In order to further understand the charge transport and recombination properties, the open-circuit potential transients was recorded with switching illumination on and off, which were accompanied by photovoltage relaxation from the illuminated quasi-equilibrium state to the dark equilibrium. In other words, as shown in Figure 7a, when switching the light on from a steady-state in the dark, the photoelectrode showed a negative shift of photovoltage due to photogenerated electron accumulation, thus resulting in rapid shifts of the Fermi level to positive potentials. Meantime, when the light is turned off, photovoltage decay was observed until the Fermi level returned to an original level because of the charge recombination.

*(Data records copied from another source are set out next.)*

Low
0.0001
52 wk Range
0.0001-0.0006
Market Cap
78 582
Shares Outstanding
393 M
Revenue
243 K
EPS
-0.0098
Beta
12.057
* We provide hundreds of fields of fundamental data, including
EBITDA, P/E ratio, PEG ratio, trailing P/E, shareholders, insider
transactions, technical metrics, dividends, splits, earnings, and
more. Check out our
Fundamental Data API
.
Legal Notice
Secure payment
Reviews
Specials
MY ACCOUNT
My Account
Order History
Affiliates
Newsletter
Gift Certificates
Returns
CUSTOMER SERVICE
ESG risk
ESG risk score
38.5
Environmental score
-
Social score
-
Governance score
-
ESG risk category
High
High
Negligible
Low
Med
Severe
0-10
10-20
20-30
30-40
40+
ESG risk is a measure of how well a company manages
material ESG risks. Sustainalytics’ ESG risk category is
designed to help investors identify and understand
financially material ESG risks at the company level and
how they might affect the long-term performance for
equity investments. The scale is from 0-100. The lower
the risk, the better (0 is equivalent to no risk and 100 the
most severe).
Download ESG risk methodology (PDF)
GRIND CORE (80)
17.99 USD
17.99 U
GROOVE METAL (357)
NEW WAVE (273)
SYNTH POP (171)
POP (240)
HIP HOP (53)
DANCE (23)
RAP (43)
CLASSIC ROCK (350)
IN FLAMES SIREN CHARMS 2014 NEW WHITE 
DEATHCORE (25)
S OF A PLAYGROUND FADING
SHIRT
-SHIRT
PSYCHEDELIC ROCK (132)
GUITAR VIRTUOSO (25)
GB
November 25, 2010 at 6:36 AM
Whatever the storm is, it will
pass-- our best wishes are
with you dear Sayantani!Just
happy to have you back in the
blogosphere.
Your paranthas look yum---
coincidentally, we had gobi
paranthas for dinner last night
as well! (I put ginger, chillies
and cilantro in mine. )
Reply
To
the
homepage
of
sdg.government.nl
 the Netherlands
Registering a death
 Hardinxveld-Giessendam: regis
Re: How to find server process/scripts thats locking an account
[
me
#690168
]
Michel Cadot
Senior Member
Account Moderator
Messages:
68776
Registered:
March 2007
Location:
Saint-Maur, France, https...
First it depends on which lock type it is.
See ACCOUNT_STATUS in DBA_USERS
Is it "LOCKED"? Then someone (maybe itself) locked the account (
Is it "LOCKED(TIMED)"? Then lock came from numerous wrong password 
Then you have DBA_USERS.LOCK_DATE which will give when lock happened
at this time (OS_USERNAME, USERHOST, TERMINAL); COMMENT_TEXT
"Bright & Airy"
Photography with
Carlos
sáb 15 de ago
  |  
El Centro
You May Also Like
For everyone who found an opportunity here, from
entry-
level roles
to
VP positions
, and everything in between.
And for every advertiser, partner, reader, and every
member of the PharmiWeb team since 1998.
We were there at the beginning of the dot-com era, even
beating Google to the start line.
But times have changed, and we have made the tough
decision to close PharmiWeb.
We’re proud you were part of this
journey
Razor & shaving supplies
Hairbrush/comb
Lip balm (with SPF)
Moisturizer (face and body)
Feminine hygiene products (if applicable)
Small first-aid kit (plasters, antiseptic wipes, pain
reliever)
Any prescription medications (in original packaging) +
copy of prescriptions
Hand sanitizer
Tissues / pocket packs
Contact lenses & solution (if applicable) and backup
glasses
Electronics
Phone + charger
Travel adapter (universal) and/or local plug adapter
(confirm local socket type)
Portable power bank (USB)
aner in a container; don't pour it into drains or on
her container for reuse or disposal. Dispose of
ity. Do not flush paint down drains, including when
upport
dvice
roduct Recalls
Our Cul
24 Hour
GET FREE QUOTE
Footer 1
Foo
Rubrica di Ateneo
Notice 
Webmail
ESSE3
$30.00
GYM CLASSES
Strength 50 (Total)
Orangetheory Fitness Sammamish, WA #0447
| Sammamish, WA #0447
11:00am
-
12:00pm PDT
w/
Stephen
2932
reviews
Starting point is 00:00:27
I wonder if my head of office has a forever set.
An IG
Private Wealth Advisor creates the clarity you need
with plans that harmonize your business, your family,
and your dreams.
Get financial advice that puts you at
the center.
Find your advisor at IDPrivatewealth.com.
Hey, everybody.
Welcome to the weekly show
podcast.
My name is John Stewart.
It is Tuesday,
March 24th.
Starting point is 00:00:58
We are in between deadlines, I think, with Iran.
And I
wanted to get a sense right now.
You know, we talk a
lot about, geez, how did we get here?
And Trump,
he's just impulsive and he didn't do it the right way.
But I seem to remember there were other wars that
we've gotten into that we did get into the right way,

Obviously, open-circuit potential decay of R-TNT/A-TNP is slower than that of A-TNP, indicating moderate recombination kinetics in R-TNT/A-TNP. The corresponding response time clearly increased with photovoltage decay, thus indicating a long electron lifetime. The photovoltage decay rate by the following equation: τ_n = (K_BT/e)/d(Voc/dt)⁻¹, where τ_n is the potential dependent electron lifetime, K_B is the Boltzmann constant, T is the Kelvin temperature, e is the charge of a single electron, and V_oc is the open-circuit potential at time t. As shown in Figure 7b, the R-TNT/A-TNP photoanode clearly presents a relatively longer electron lifetime than that of A-TNT. As a result, the heterophase junctions are beneficial for enhancing PEC activity of photoanodes.

4. Conclusions

In summary, we developed TiO₂-based heterophase junctions that have a larger specific surface area provided by nanostructures with high porosity and long aspect ratio; further, they exhibit an efficient charge transfer/separation offered by a favorable band alignment toward highly efficient PC water oxidation. By utilizing TNT and TNP nanostructures, the TNT/TNP heterophase junctions were fabricated with different phase sequences (A-TNT/R-TNP and R-TNT/A-TNP junctions). We investigated the PC properties of the heterophase junctions with respect to probe proper phase alignment in heterojunctions. The A-R heterophase junctions, considered to be a type-II band structure, present the lowering effective bandgap of ~2.9 eV. Benefitting from the efficient charge separation/transfer due to optimal band alignment and the enhanced surface catalytic activity due to 1D nanostructured TNT with hierarchical porous structure, the R-TNT/A-TNP junction exhibited superior PEC performance. The heterophase junction with R-TNT/A-TNP structure achieves a photocurrent density of about 0.37 mA/cm² at 1.23 V_RHE, which is two times and one order larger than those obtained for A-TNP (0.18 mA/cm²) and for R-TNP (0.03 mA/cm²), respectively. The R-TNT/A-TNP achieves η _APE = 0.285% at 0.198 V_RHE, which is 2.5, 20, and 142 times those obtained for A-TNP, R-TNP, and A-TNT/R-TNT, respectively. The remarkable improvement in photoconversion efficiency achieved at a low bias for R-TNT/A-TNP can be attributed to the nanostructured heterophase junctions with appropriate band alignment as well as the lowering bandgap. This work suggests that heterophase junction engineering can provide a promising approach in energy-conversion technology.